Right after the war, it was very dangerous for individuals to visit Kupel. In 1948, a few days before Yom Kippur, I visited a friend in Proskurov. I was hoping to arrive at Kupel in order to visit my parents’ graves, but my friend told me that it was impossible since the population is hostile toward Jews. The only way to get to Kupel was to be escorted by the police, and since “exactly two days ago, a big group of Jews went there, there isn’t going to be another opportunity soon.”
They also destroyed the houses of the Jews, so the Jews would have no place to go back to. Most of the villages in Ukraine don’t have any Jewish population.
In Israel, I met Avigdor Saboner, a veteran resident of Israel and a former Kupel resident. In 1966, during his visit to Russia, he was unable to visit Kupel (it was forbidden to visit Kupel), but his relatives told him that all of the houses of the Jews were replaced by a big yard, and on Tuesdays, they have a market there.
Also Yaakov Pilchiker visited his village (Smochrich[?]) in 1963, and told that the Jews’ houses were replaced with a yard for fairs.
The Jews who, before the war, lived in small towns and villages in Ukraine, moved to big towns: Proskurov, Vinnitsa, Kamenetz Podolsk.
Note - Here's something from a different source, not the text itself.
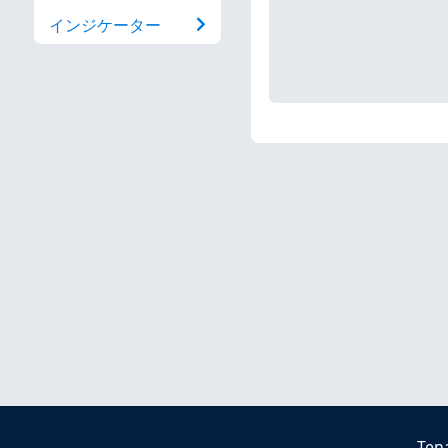
インジケーター
Ten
A very few immigrants arrive in Israel from this area, and the Israeli media doesn’t get there. Writers, journalists and researchers don’t get there as well. Unfortunately, people don’t write about their past and present. It is important to tell the wonderful stories of the righteous gentiles who behaved humanly in the midst of hostility.
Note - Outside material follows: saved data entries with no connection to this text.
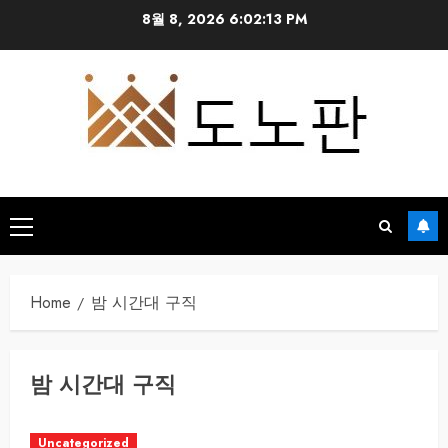
Skip
8월 8, 2026
6:02:13 PM
to
content
Primary
Menu
Home
밤 시간대 구직
밤 시간대 구직
Uncategorized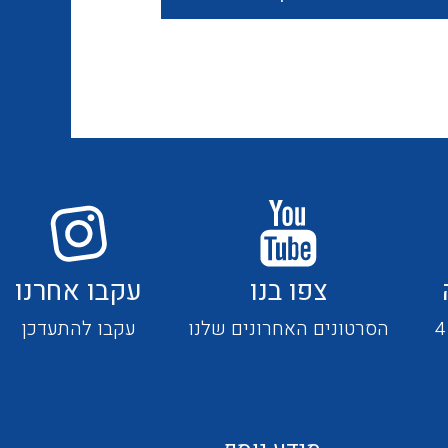
חוטים קשיחים
כבלים נטולי הלוגן
כבלים מיוחדים
צפו בנו
עקבו אחרנו
מנתקים
הסרטונים האחרונים שלנו
עקבו להתעדכן
מדי זרם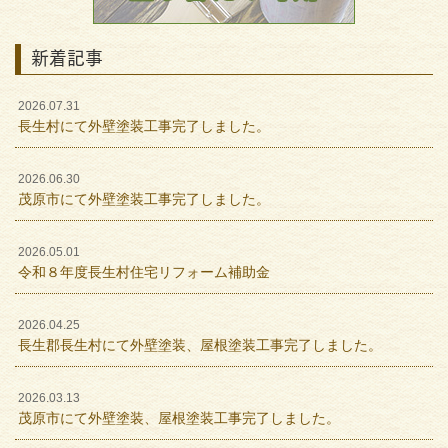
新着記事
2026.07.31
長生村にて外壁塗装工事完了しました。
2026.06.30
茂原市にて外壁塗装工事完了しました。
2026.05.01
令和８年度長生村住宅リフォーム補助金
2026.04.25
長生郡長生村にて外壁塗装、屋根塗装工事完了しました。
2026.03.13
茂原市にて外壁塗装、屋根塗装工事完了しました。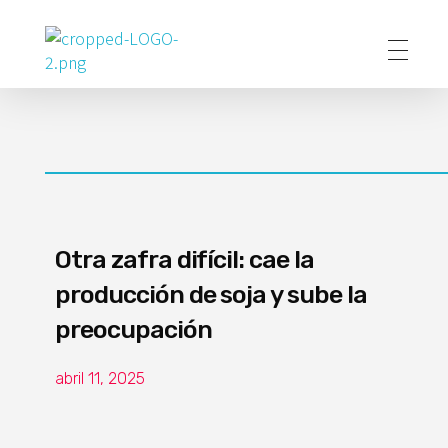
Poder Agropecuario
Otra zafra difícil: cae la
producción de soja y sube la
preocupación
abril 11, 2025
Mrs. Shochat told me that Shaul Kravich, a survivor from Kupel, was hidden by a Christian from Chernova[?]. The Christian was a good friend of his father.
In Volochisk, a Christian woman was hanged in the town square because she hid a Jewish girl. They are hanged together. The woman was trying to calm down the girl until the last minute.
In 1948, during my visit to the synagogue in Proskurov, on Yom Kippur, the crying of the survivors became hysterical. Some women fainted before the praying. Suddenly, all became silent. In the synagogue stood a Christian woman surrounded by five children. She told them, “This is your church. Today your people remember the souls of the people who got murdered by the Nazis. I brought you here to pray and cry the souls of your parents who were murdered by the Nazis.”
The worshippers in the synagogue said that the woman was a maid in a Jewish house. When the Germans invaded the town, she managed to hide the children. When their parents were in the ghetto, she left town with the children. During the war, she kept on moving to insure that the Nazis didn’t find them. She worked hard to provide food for them and succeeded in keeping them alive. On Yom Kippur, she also managed to bring them back to the Jewish traditions.
I’m sorry I can’t remember this woman’s name. She deserves to be honored by the Jews in Israel and to be written among the righteous gentiles. Also, the man in Chernova and the woman in Volochisk deserve to be written among the righteous gentiles.
I think that it’s about time to start researching the life, the experiences, and the destruction of the Jews in that area.